“When I returned to work [after I was raped] and was on the elevator with people I knew—I felt like I had a scarlet ‘R’ in the middle of my forehead. I felt branded by my assault and was confident that my scarlet R was all they saw.” (Source: Putting the Focus on Victims)
Stigma, simply defined, is a mark of disgrace. Yet this doesn’t tell the whole story. Not nearly.
Stigma can be overwhelmingly oppressive. It can squeeze the breath out of you, bring debilitating anxiety, cause you to see yourself differently and feel like others will never look at you the same way again. It engenders feelings of shame, self-blame, worthlessness, and intense fear, all of which conspire to force you into silence, even perhaps toward those to whom you thought you could tell your deepest, darkest secrets.
This internalized shame appears to come from within, but it actually comes from years of existence in the external world. It comes from a culture’s common knowledge that masquerades as truth – for instance, that people “allow” themselves to be victims or that a woman’s worth is tied to her sexual “purity.”
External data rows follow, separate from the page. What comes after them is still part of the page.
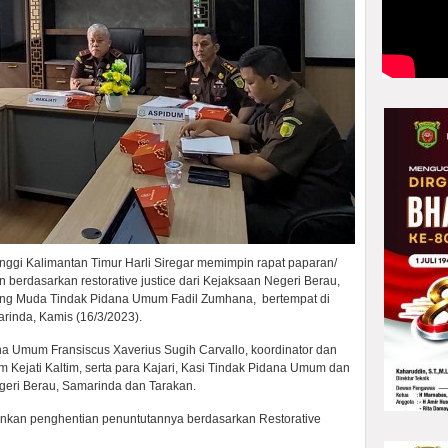
nggi Kalimantan Timur Harli Siregar memimpin rapat paparan/
 berdasarkan restorative justice dari Kejaksaan Negeri Berau,
ng Muda Tindak Pidana Umum Fadil Zumhana, bertempat di
rinda, Kamis (16/3/2023).
dana Umum Fransiscus Xaverius Sugih Carvallo, koordinator dan
 Kejati Kaltim, serta para Kajari, Kasi Tindak Pidana Umum dan
eri Berau, Samarinda dan Tarakan.
kan penghentian penuntutannya berdasarkan Restorative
Stigma says nothing about an individual, rather it is a mirror that reflects our culture and its norms – those collective expectations we hold for ourselves and others. When an individual experiences stigma associated with sexual violence, it must be viewed as the mark of a culture in which vulnerability is more shameful than committing violence, as is true in our culture. This is why we admonish people for their nonviolent behaviors rather than working to challenge violence and dominance as cultural norms. We shame victims for what they were wearing, how they were dancing, what they were drinking, where they were walking, or why they didn’t lock the deadbolt. We conveniently forget that a person is only “vulnerable” when there is a violent threat present. We ignore the violent threat and focus on the vulnerability.
Survivors of sexual violence experience trauma from the violation itself, yet many will experience greater trauma in its aftermath. The stigma of sexual violence magnifies any other stigma associated with an individual. Offenders often target victims who they know can be easily stigmatized in our culture, such as women, girls, gay or gender nonconforming men, trans people, substance abusers, sex workers, homeless individuals, and people who are chronically mentally ill. Women are vengeful liars, adolescent and teen girls are fair game, gay men and trans people ask to be raped, sex workers can’t be raped…these are only a few of the pervasive myths that condemn survivors to repeated re-traumatization by keeping us focused on what the victim did (violated social norms) rather than on what the offender did (violated law and another human being).
This is how stigma functions as a barrier to accountability, justice, and social change – it is a key ingredient in the rape culture recipe that pressures survivors into silence, blames them for the violence that others have committed against them, and prevents us from holding offenders accountable for this violence – because how do we hold someone accountable for violence that we refuse to acknowledge? The result is that offenders remain free to continue committing violence and abuse against others. We at STAR see this happen time and time again.
When survivors speak out, they risk a lot. They risk not being believed or being blamed for someone else’s violent behavior. They risk being unfairly scrutinized and judged for nonviolent behavior while others’ violent behavior goes unchallenged. In some cultures, survivors risk being murdered for having “provoked” sexual violence and bringing shame to their families. In our culture, many survivors are simply blamed for having provoked sexual violence, then are bullied, intimidated and shamed sometimes to the point of suicide. This is more than regrettable, it is unconscionable.
It is time for all people to recognize and challenge the stigma that we have all perpetuated at one point or another. This starts by listening to, believing, and supporting survivors. It starts with educating ourselves on the true dynamics of sexual violence so that we no longer buy into the rape myths and misconceptions that drown us in ignorance and bring others down with us. It starts with us ceasing to act as accomplices to offenders, playing right into their hands by heaping shame, blame, and judgment on those they have abused while ignoring their unacceptable violence and traumatizing boundary violations. The time for change is now, and it starts with all of us. It starts with you.